Despite such efforts and the heightened attention to cross-strait economic relations, Taiwan’s free-trade talks with other nations have not moved forward significantly to diversify the nation’s trade beyond China.
Therefore, as Taiwan’s export-oriented economy has become increasingly dependent on China, a slowdown in China’s economy and the knock-on effect of a recession in the eurozone — China’s largest trading partner — has begun to take its toll.
The latest foreign trade data released by the Ministry of Finance on Wednesday showed exports dropped 4.5 percent year-on-year in the first two months of the year, the first contraction in three years, with exports to China declining 11.4 percent, also the first shrinkage since the global financial crisis in 2008-2009.
While many in Taiwan, including the government, are still closely monitoring developments in the eurozone debt crisis and oil prices, our focus on short-term benefits from the closer cross-strait trade ties, including a higher trade surplus with China, has prevented many from looking into the long-term, structural issues facing Taiwan or taking a serious look at China’s economic transformation as it tries to focus more on the quality of economic development than simply rapid growth.
Some of these challenges have made Taiwan less attractive to investors. These include bureaucratic inefficiencies, insufficient human resources and a less favorable tax structure, all of which the American Chamber of Commerce in Taipei identified in its 2012 Business Climate Survey published on Thursday.
Another challenge, of course, is how Taiwan will respond to China’s lower GDP growth target and its economic restructuring.

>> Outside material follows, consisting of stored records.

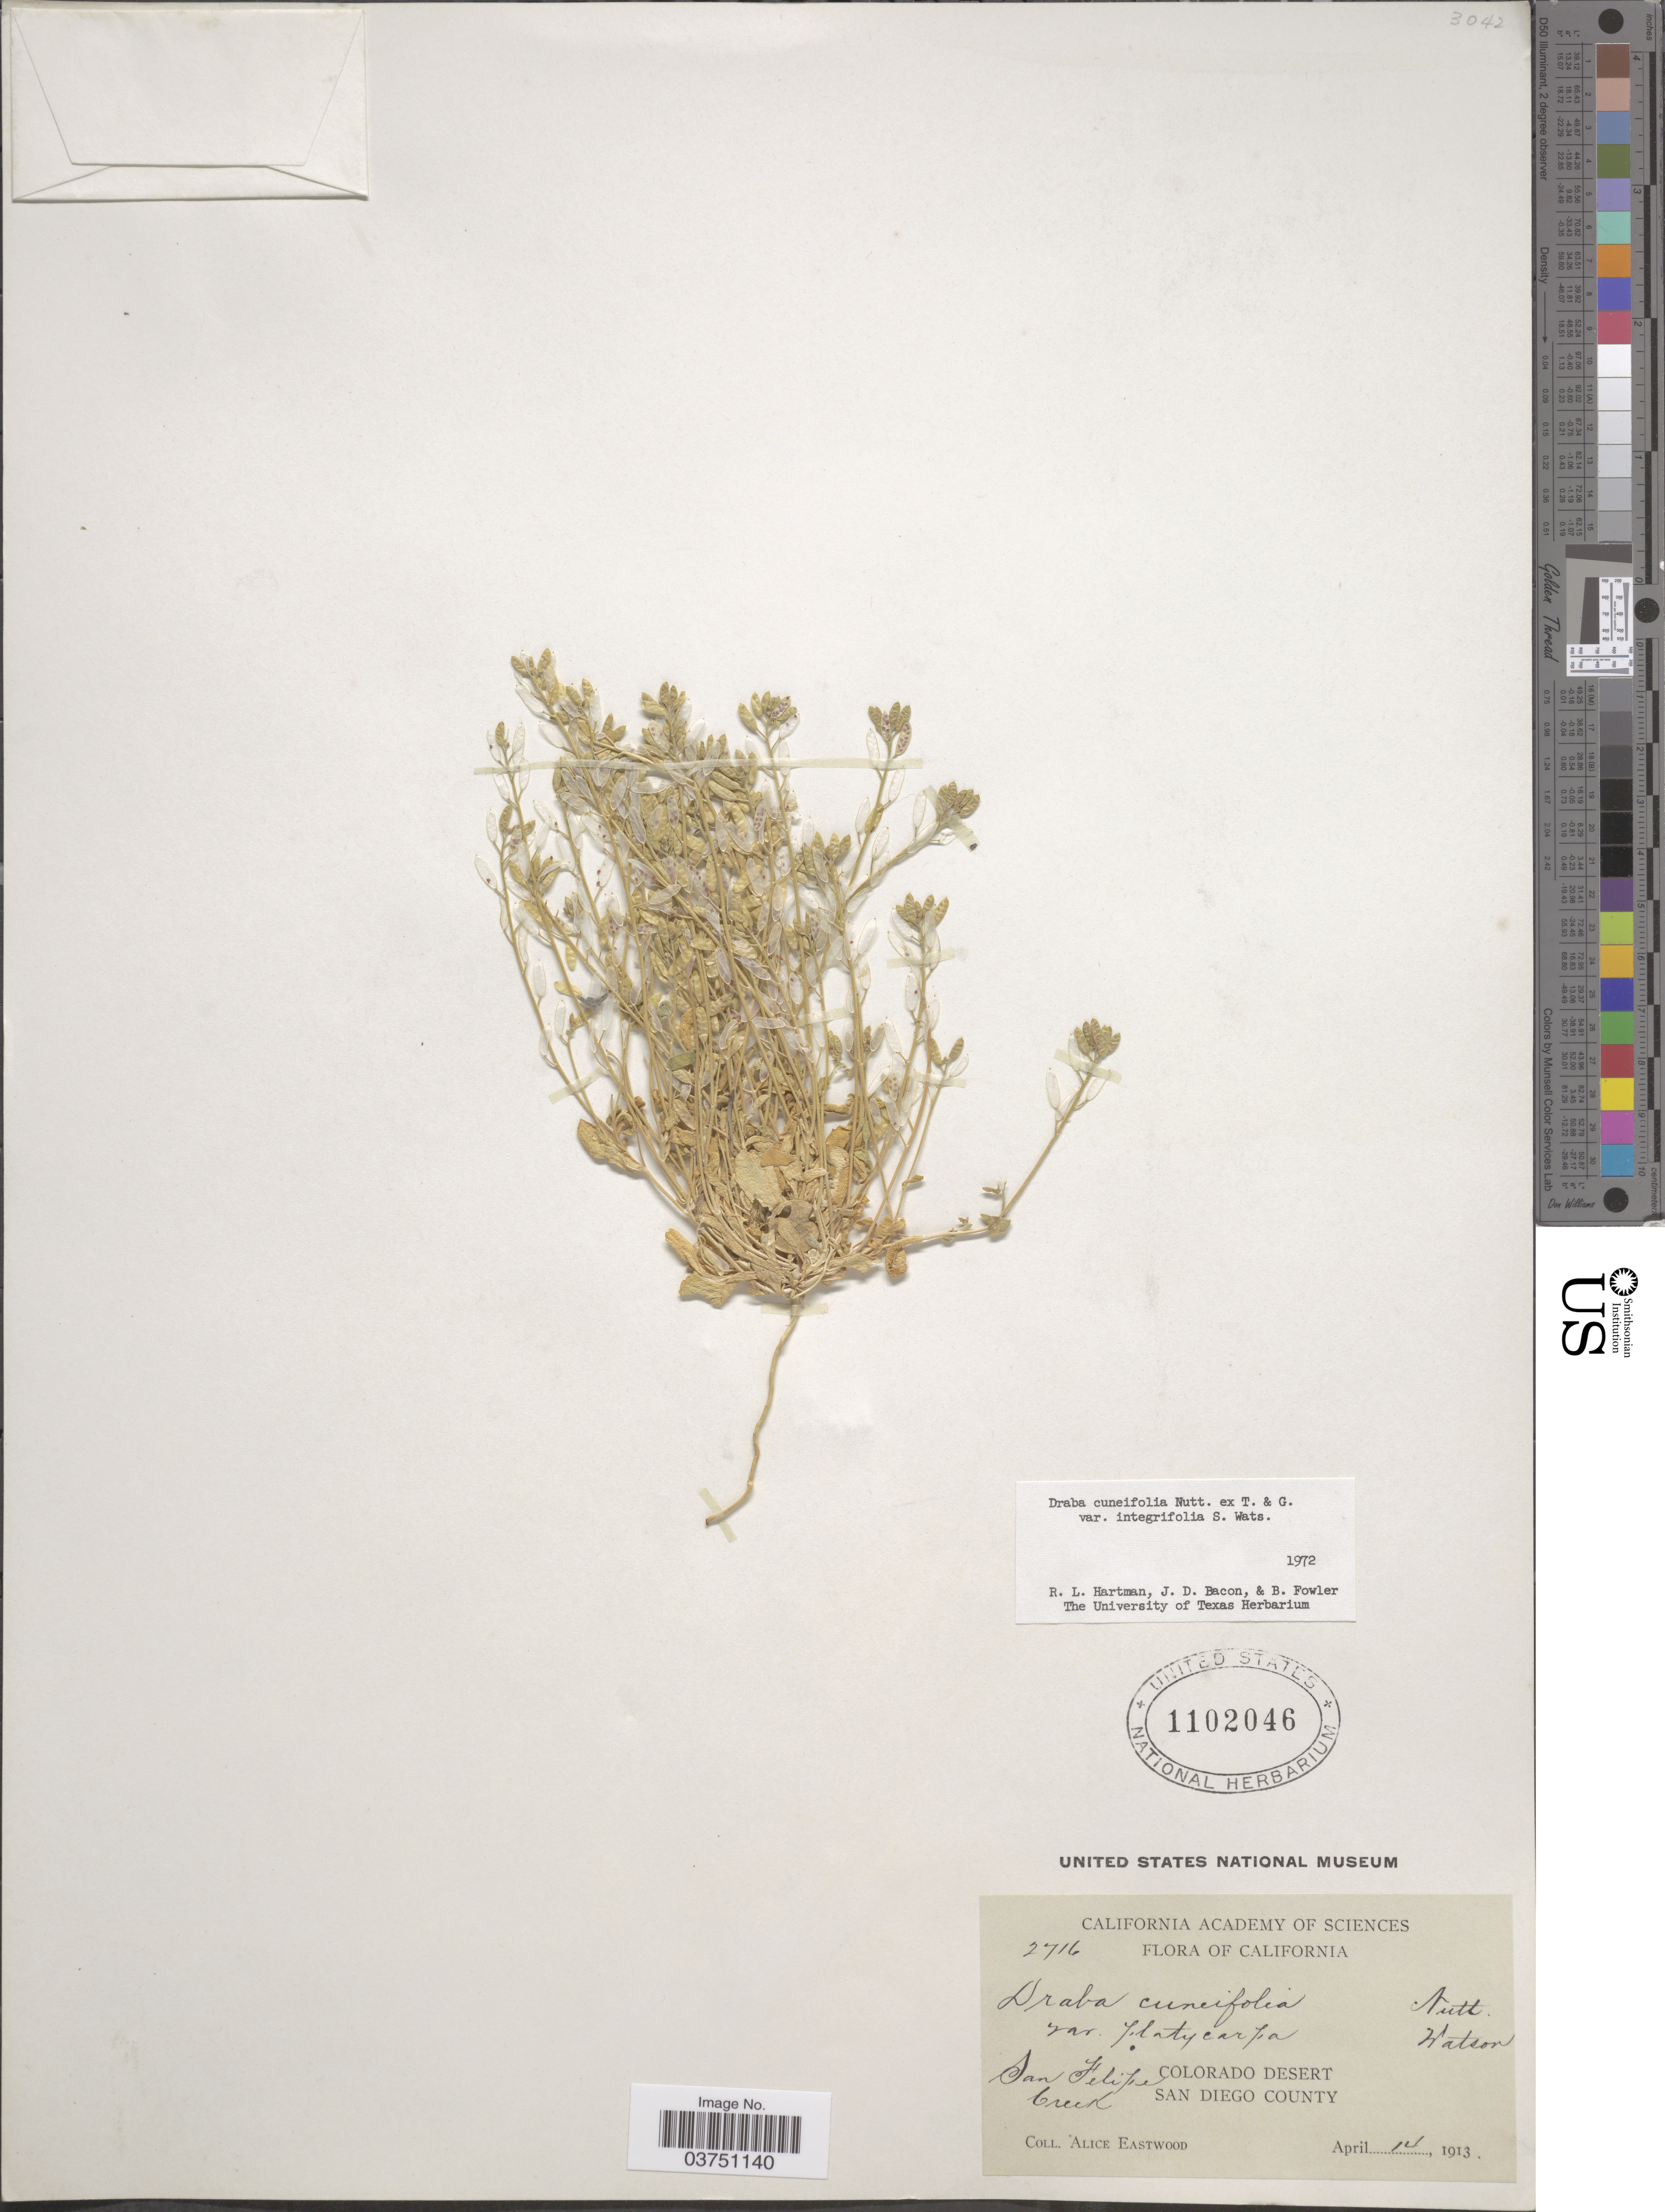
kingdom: Plantae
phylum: Tracheophyta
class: Magnoliopsida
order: Brassicales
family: Brassicaceae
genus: Draba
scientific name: Draba cuneifolia var. integrifolia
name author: S. Watson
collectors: A. Eastwood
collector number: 2716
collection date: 1913-04-14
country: United States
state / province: California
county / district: San Diego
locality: San Felipe Creek, Colorado Desert, San Diego County.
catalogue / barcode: US 1102046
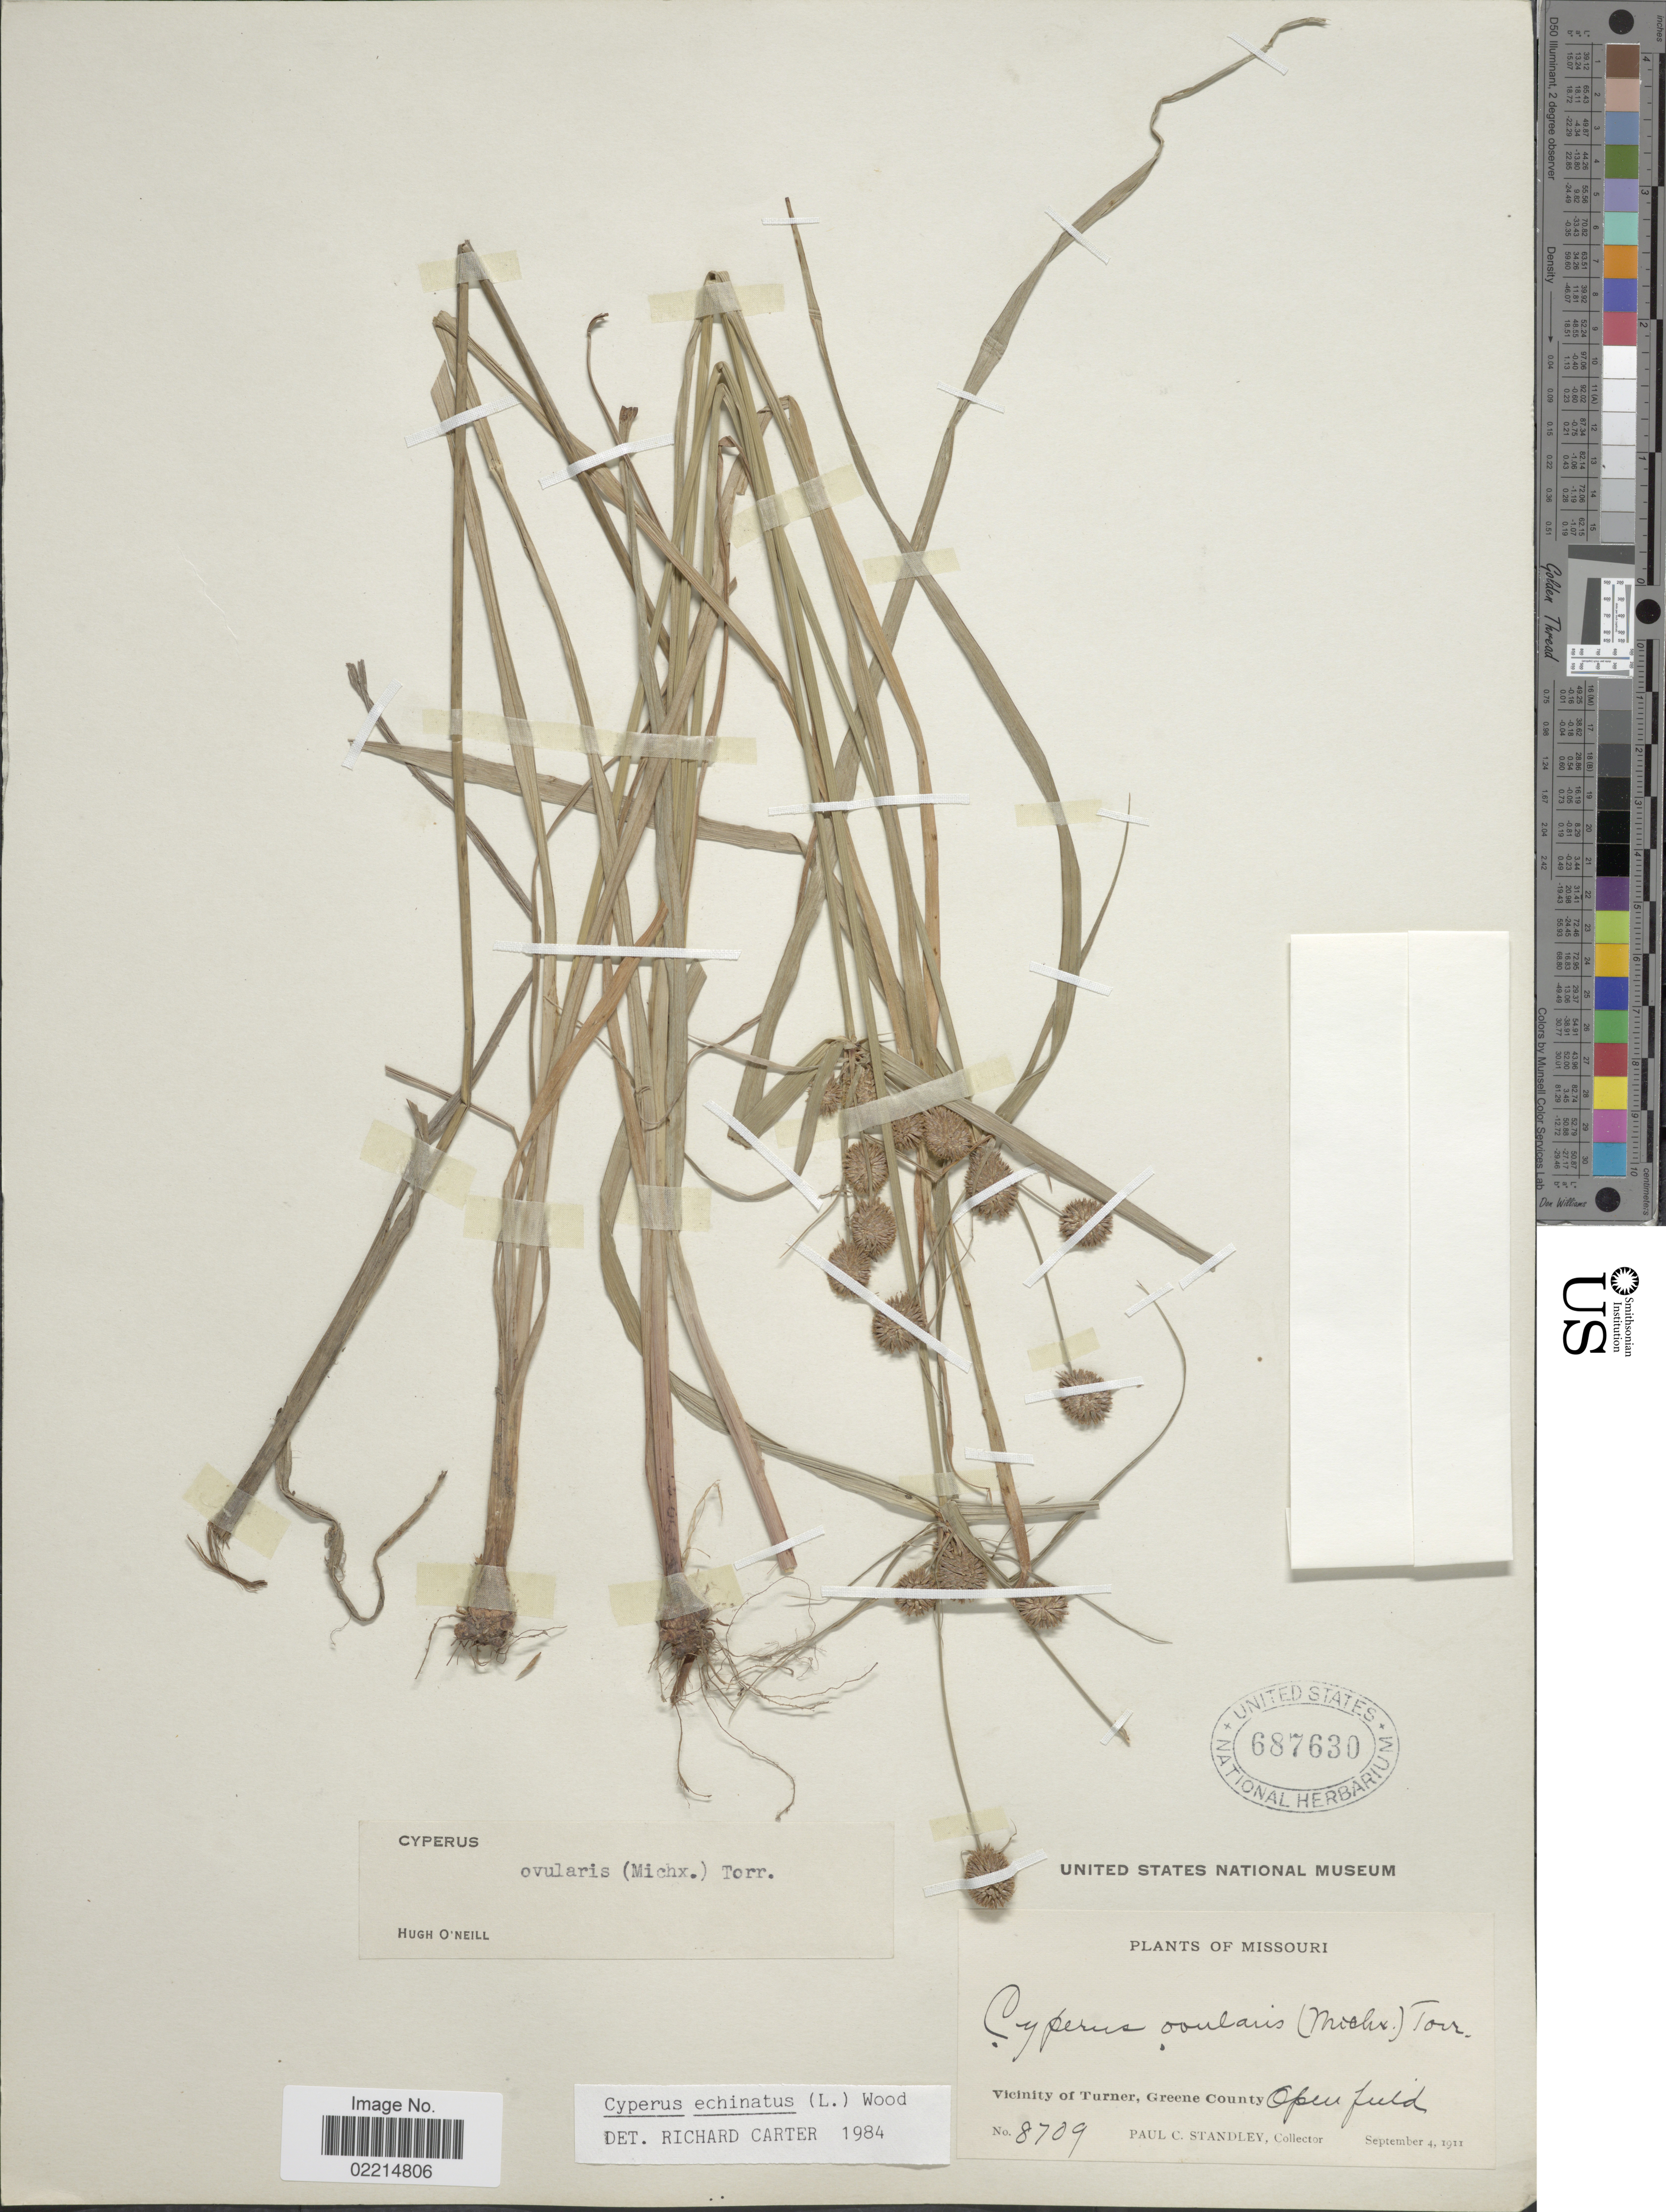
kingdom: Plantae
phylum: Tracheophyta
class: Liliopsida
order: Poales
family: Cyperaceae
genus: Cyperus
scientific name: Cyperus echinatus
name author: (L.) Alph. Wood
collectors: P. C. Standley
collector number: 8709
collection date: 1911-09-04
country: United States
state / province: Missouri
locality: Vicinity of Turner, Greene County, open field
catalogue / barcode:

Since China has suggested it would like to expand its domestic consumption to achieve more balanced growth in its economy while moving away from its current model of labor-intensive exports, what industrial and foreign trade policy can help achieve Taiwan’s long-term growth? More specifically, what will our government do to improve the situation if Taiwan’s major export markets, such as Europe, Japan and the US, all slow down because of China?